- [What the task requires] Each record must be reproduced exactly as it is shown.

::::

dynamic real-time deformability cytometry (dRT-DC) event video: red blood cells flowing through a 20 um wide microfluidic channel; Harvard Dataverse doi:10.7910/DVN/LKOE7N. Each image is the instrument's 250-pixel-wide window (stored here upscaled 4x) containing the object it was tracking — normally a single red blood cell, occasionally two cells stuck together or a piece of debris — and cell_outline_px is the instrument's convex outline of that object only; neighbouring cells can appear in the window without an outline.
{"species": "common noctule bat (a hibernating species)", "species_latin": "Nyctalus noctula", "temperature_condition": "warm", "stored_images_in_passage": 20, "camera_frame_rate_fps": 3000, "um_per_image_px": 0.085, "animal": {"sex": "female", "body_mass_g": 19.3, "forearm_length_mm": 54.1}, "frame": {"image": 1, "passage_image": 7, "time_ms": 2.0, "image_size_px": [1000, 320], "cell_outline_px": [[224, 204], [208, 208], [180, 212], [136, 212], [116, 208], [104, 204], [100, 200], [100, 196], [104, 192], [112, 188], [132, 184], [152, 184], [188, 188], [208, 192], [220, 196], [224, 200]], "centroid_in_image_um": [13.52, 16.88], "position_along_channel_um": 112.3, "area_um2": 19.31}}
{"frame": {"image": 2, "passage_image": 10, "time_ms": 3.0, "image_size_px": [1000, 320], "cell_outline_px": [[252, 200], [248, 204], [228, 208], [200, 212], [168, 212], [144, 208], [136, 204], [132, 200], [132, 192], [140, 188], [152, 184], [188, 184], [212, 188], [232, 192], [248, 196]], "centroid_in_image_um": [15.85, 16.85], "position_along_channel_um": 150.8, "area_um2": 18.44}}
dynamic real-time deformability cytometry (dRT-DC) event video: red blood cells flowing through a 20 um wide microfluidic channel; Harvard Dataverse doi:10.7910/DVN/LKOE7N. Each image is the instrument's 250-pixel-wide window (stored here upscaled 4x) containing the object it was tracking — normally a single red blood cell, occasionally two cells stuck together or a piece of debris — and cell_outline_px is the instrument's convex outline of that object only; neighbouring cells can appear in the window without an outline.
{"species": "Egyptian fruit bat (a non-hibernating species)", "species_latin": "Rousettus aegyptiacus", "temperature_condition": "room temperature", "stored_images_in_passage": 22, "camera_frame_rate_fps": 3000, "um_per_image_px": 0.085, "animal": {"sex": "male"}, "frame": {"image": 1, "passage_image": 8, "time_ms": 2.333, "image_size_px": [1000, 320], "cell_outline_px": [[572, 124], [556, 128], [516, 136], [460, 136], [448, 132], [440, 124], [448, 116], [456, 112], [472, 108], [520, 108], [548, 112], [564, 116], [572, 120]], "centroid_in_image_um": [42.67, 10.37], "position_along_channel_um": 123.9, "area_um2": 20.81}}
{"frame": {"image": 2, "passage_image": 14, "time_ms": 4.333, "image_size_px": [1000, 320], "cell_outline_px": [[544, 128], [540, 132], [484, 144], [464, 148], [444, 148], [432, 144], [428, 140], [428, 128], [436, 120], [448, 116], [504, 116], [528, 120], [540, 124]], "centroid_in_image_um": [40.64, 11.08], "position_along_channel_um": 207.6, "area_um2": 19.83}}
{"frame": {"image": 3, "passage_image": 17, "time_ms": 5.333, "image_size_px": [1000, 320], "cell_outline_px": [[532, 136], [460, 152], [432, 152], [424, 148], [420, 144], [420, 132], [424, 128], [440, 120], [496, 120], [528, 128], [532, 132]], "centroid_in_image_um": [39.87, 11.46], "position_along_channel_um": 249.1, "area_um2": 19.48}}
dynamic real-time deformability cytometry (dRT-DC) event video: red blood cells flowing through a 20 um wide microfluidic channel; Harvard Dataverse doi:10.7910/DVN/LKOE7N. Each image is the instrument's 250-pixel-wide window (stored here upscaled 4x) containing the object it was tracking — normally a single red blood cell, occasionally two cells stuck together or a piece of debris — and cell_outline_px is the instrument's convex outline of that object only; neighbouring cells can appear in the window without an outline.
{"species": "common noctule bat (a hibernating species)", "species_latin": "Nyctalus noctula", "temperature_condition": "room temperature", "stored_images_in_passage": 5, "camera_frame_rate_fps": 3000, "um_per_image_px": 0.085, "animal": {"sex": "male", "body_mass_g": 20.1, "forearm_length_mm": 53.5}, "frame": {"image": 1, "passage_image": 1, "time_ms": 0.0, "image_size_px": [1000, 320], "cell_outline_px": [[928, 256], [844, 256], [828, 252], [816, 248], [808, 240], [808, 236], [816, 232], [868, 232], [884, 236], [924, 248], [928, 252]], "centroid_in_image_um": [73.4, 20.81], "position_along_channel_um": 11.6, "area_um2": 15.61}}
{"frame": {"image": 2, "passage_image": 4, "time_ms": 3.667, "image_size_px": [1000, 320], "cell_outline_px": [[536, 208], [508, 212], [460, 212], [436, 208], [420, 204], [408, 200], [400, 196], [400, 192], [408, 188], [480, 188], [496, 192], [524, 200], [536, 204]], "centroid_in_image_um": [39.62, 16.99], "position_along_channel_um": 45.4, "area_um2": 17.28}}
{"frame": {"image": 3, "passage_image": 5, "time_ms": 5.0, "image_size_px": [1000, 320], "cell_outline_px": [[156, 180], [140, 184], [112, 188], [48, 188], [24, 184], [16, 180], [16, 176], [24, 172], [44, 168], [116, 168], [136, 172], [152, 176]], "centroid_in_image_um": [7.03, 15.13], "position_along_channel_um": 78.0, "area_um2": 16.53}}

::::

- [Worked solution]
dynamic real-time deformability cytometry (dRT-DC) event video: red blood cells flowing through a 20 um wide microfluidic channel; Harvard Dataverse doi:10.7910/DVN/LKOE7N. Each image is the instrument's 250-pixel-wide window (stored here upscaled 4x) containing the object it was tracking — normally a single red blood cell, occasionally two cells stuck together or a piece of debris — and cell_outline_px is the instrument's convex outline of that object only; neighbouring cells can appear in the window without an outline.
{"species": "common noctule bat (a hibernating species)", "species_latin": "Nyctalus noctula", "temperature_condition": "warm", "stored_images_in_passage": 20, "camera_frame_rate_fps": 3000, "um_per_image_px": 0.085, "animal": {"sex": "female", "body_mass_g": 19.3, "forearm_length_mm": 54.1}, "frame": {"image": 1, "passage_image": 7, "time_ms": 2.0, "image_size_px": [1000, 320], "cell_outline_px": [[224, 204], [208, 208], [180, 212], [136, 212], [116, 208], [104, 204], [100, 200], [100, 196], [104, 192], [112, 188], [132, 184], [152, 184], [188, 188], [208, 192], [220, 196], [224, 200]], "centroid_in_image_um": [13.52, 16.88], "position_along_channel_um": 112.3, "area_um2": 19.31}}
{"frame": {"image": 2, "passage_image": 10, "time_ms": 3.0, "image_size_px": [1000, 320], "cell_outline_px": [[252, 200], [248, 204], [228, 208], [200, 212], [168, 212], [144, 208], [136, 204], [132, 200], [132, 192], [140, 188], [152, 184], [188, 184], [212, 188], [232, 192], [248, 196]], "centroid_in_image_um": [15.85, 16.85], "position_along_channel_um": 150.8, "area_um2": 18.44}}
dynamic real-time deformability cytometry (dRT-DC) event video: red blood cells flowing through a 20 um wide microfluidic channel; Harvard Dataverse doi:10.7910/DVN/LKOE7N. Each image is the instrument's 250-pixel-wide window (stored here upscaled 4x) containing the object it was tracking — normally a single red blood cell, occasionally two cells stuck together or a piece of debris — and cell_outline_px is the instrument's convex outline of that object only; neighbouring cells can appear in the window without an outline.
{"species": "Egyptian fruit bat (a non-hibernating species)", "species_latin": "Rousettus aegyptiacus", "temperature_condition": "room temperature", "stored_images_in_passage": 22, "camera_frame_rate_fps": 3000, "um_per_image_px": 0.085, "animal": {"sex": "male"}, "frame": {"image": 1, "passage_image": 8, "time_ms": 2.333, "image_size_px": [1000, 320], "cell_outline_px": [[572, 124], [556, 128], [516, 136], [460, 136], [448, 132], [440, 124], [448, 116], [456, 112], [472, 108], [520, 108], [548, 112], [564, 116], [572, 120]], "centroid_in_image_um": [42.67, 10.37], "position_along_channel_um": 123.9, "area_um2": 20.81}}
{"frame": {"image": 2, "passage_image": 14, "time_ms": 4.333, "image_size_px": [1000, 320], "cell_outline_px": [[544, 128], [540, 132], [484, 144], [464, 148], [444, 148], [432, 144], [428, 140], [428, 128], [436, 120], [448, 116], [504, 116], [528, 120], [540, 124]], "centroid_in_image_um": [40.64, 11.08], "position_along_channel_um": 207.6, "area_um2": 19.83}}
{"frame": {"image": 3, "passage_image": 17, "time_ms": 5.333, "image_size_px": [1000, 320], "cell_outline_px": [[532, 136], [460, 152], [432, 152], [424, 148], [420, 144], [420, 132], [424, 128], [440, 120], [496, 120], [528, 128], [532, 132]], "centroid_in_image_um": [39.87, 11.46], "position_along_channel_um": 249.1, "area_um2": 19.48}}
dynamic real-time deformability cytometry (dRT-DC) event video: red blood cells flowing through a 20 um wide microfluidic channel; Harvard Dataverse doi:10.7910/DVN/LKOE7N. Each image is the instrument's 250-pixel-wide window (stored here upscaled 4x) containing the object it was tracking — normally a single red blood cell, occasionally two cells stuck together or a piece of debris — and cell_outline_px is the instrument's convex outline of that object only; neighbouring cells can appear in the window without an outline.
{"species": "common noctule bat (a hibernating species)", "species_latin": "Nyctalus noctula", "temperature_condition": "room temperature", "stored_images_in_passage": 5, "camera_frame_rate_fps": 3000, "um_per_image_px": 0.085, "animal": {"sex": "male", "body_mass_g": 20.1, "forearm_length_mm": 53.5}, "frame": {"image": 1, "passage_image": 1, "time_ms": 0.0, "image_size_px": [1000, 320], "cell_outline_px": [[928, 256], [844, 256], [828, 252], [816, 248], [808, 240], [808, 236], [816, 232], [868, 232], [884, 236], [924, 248], [928, 252]], "centroid_in_image_um": [73.4, 20.81], "position_along_channel_um": 11.6, "area_um2": 15.61}}
{"frame": {"image": 2, "passage_image": 4, "time_ms": 3.667, "image_size_px": [1000, 320], "cell_outline_px": [[536, 208], [508, 212], [460, 212], [436, 208], [420, 204], [408, 200], [400, 196], [400, 192], [408, 188], [480, 188], [496, 192], [524, 200], [536, 204]], "centroid_in_image_um": [39.62, 16.99], "position_along_channel_um": 45.4, "area_um2": 17.28}}
{"frame": {"image": 3, "passage_image": 5, "time_ms": 5.0, "image_size_px": [1000, 320], "cell_outline_px": [[156, 180], [140, 184], [112, 188], [48, 188], [24, 184], [16, 180], [16, 176], [24, 172], [44, 168], [116, 168], [136, 172], [152, 176]], "centroid_in_image_um": [7.03, 15.13], "position_along_channel_um": 78.0, "area_um2": 16.53}}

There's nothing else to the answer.